• **What you need to do**: Using the records below, report how many lines include "szigorúan", and give no more than the number.
Supplied data Block Start
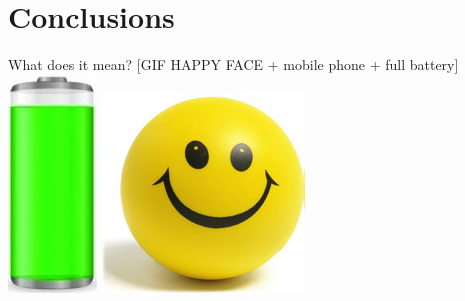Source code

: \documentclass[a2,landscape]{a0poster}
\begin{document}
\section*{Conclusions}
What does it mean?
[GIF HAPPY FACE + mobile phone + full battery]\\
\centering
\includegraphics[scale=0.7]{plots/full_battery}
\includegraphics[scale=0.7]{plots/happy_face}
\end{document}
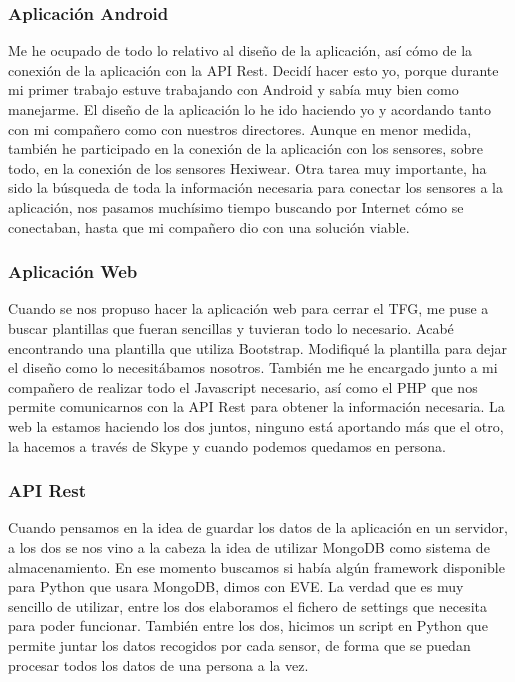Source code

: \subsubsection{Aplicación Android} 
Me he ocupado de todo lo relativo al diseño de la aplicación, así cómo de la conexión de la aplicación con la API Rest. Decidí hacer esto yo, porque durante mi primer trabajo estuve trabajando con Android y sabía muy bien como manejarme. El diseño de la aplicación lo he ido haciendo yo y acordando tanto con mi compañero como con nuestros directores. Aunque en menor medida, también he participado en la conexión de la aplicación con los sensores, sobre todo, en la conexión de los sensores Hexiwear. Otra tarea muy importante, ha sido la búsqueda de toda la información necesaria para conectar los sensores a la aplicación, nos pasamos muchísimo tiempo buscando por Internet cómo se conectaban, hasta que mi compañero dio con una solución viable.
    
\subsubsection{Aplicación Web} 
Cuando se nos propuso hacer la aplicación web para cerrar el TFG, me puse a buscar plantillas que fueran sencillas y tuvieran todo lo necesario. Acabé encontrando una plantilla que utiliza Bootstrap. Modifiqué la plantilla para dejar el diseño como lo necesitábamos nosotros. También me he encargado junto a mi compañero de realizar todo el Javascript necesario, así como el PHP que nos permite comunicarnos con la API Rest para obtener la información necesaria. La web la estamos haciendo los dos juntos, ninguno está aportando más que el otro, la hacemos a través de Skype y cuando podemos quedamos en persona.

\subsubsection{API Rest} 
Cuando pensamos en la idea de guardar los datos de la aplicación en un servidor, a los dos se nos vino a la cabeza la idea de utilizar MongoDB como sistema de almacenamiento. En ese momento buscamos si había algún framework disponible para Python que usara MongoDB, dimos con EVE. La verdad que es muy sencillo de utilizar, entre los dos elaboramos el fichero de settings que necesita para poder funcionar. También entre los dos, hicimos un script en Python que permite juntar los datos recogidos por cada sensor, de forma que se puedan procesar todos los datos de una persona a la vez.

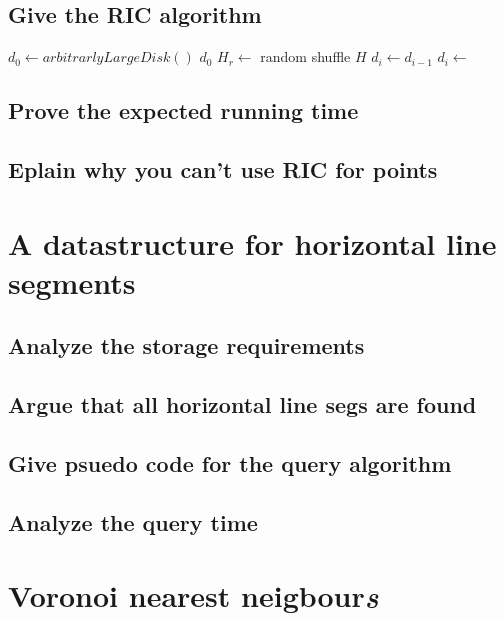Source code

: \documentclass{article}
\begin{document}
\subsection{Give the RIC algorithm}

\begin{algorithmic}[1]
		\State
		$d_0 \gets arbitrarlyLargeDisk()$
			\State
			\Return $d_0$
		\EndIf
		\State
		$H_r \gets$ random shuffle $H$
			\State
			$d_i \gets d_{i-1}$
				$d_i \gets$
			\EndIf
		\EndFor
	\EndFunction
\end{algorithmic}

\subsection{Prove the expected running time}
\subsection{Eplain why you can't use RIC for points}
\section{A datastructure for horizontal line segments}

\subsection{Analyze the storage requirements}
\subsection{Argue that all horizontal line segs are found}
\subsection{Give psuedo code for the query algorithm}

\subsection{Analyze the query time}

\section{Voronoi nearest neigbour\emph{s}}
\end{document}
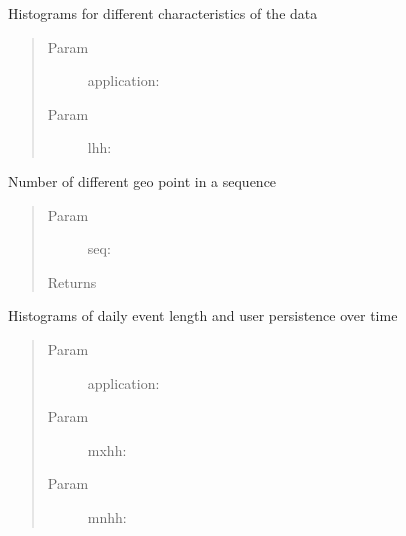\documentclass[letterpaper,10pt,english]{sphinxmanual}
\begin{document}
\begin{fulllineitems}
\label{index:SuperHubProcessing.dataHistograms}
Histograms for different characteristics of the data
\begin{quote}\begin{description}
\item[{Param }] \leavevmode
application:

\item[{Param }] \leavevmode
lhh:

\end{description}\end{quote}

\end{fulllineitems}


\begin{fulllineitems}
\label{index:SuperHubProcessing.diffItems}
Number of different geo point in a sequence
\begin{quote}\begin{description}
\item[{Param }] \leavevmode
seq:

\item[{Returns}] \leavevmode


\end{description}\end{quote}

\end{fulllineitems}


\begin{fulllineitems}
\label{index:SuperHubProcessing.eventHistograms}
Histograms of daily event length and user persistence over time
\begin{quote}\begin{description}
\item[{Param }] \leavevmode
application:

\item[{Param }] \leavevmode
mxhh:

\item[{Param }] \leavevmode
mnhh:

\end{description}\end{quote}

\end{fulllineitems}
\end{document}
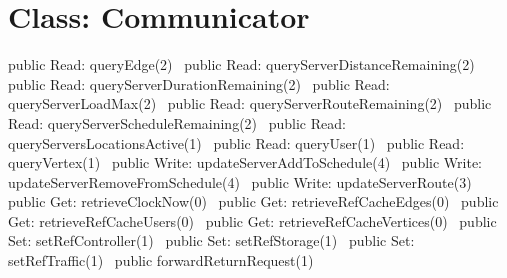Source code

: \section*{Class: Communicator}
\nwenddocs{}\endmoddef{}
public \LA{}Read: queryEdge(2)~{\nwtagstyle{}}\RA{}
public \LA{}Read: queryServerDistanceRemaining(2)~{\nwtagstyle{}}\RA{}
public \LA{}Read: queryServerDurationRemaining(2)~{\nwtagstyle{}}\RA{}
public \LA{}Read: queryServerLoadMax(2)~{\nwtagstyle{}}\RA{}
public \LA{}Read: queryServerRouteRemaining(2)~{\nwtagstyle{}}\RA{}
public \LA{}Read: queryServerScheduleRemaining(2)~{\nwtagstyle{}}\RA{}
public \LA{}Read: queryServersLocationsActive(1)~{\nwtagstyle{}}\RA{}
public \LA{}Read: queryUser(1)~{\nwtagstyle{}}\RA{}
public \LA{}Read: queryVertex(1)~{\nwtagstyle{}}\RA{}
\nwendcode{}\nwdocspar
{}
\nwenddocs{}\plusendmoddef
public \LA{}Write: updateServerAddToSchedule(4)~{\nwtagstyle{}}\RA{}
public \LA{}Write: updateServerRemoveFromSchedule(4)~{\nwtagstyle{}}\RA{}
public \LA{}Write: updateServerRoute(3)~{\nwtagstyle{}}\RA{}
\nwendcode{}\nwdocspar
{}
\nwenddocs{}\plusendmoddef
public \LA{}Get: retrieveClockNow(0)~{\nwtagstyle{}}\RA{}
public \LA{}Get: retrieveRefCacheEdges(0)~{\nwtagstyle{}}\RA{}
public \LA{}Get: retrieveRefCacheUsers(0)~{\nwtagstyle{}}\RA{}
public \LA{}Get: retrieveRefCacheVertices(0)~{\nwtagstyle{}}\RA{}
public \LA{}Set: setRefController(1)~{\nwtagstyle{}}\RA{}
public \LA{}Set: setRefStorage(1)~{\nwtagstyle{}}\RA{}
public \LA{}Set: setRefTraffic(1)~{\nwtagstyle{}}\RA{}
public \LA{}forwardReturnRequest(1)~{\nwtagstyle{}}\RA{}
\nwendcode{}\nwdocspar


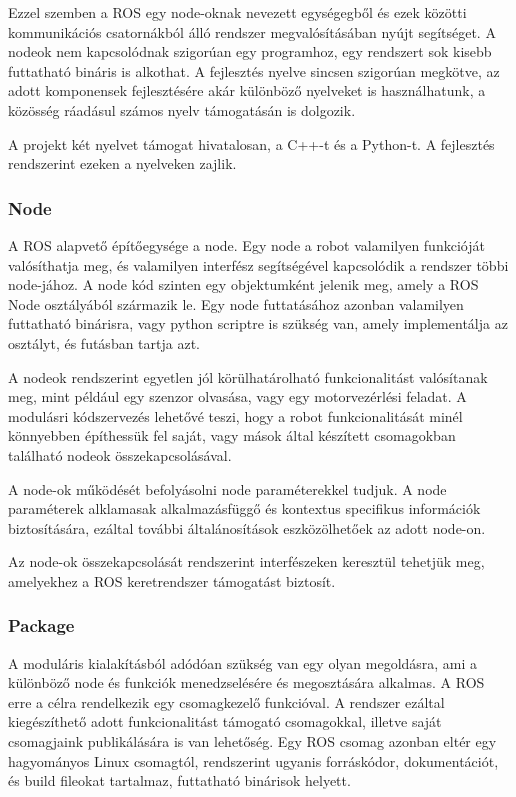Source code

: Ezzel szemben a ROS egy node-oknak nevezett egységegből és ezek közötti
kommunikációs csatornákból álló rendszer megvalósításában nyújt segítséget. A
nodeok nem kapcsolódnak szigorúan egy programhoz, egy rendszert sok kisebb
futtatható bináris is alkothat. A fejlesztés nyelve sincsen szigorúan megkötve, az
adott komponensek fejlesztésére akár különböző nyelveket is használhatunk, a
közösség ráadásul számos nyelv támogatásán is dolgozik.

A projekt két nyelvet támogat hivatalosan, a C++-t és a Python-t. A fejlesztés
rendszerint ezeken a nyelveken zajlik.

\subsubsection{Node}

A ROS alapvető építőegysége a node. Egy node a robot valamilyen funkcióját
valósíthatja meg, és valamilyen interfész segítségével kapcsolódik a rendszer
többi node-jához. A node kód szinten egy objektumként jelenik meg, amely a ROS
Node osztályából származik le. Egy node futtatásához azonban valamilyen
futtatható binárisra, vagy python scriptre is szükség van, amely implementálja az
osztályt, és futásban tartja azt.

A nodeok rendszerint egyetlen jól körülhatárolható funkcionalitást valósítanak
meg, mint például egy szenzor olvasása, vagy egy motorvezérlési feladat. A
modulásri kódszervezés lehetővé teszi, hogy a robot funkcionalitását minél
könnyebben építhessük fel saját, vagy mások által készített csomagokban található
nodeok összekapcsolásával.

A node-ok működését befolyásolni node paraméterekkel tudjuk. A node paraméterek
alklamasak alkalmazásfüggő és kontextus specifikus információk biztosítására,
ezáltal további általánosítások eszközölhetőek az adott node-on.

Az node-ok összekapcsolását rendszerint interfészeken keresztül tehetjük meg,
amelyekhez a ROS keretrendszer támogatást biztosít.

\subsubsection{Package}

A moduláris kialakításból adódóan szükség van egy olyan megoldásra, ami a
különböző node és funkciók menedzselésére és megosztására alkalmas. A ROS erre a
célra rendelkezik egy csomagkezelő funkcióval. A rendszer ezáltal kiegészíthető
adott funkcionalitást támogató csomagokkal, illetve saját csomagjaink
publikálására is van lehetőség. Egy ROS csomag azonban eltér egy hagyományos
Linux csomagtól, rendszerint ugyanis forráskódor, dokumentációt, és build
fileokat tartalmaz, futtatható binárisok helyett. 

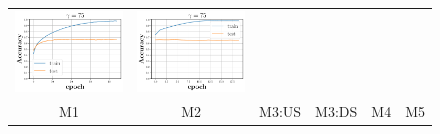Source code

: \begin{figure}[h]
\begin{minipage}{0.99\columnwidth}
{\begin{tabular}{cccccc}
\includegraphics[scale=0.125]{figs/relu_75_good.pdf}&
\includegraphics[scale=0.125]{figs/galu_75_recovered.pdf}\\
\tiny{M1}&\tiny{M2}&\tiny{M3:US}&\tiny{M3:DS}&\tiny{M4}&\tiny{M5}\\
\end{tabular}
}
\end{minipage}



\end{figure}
Supplied data Block End
• **Response to the task**: 2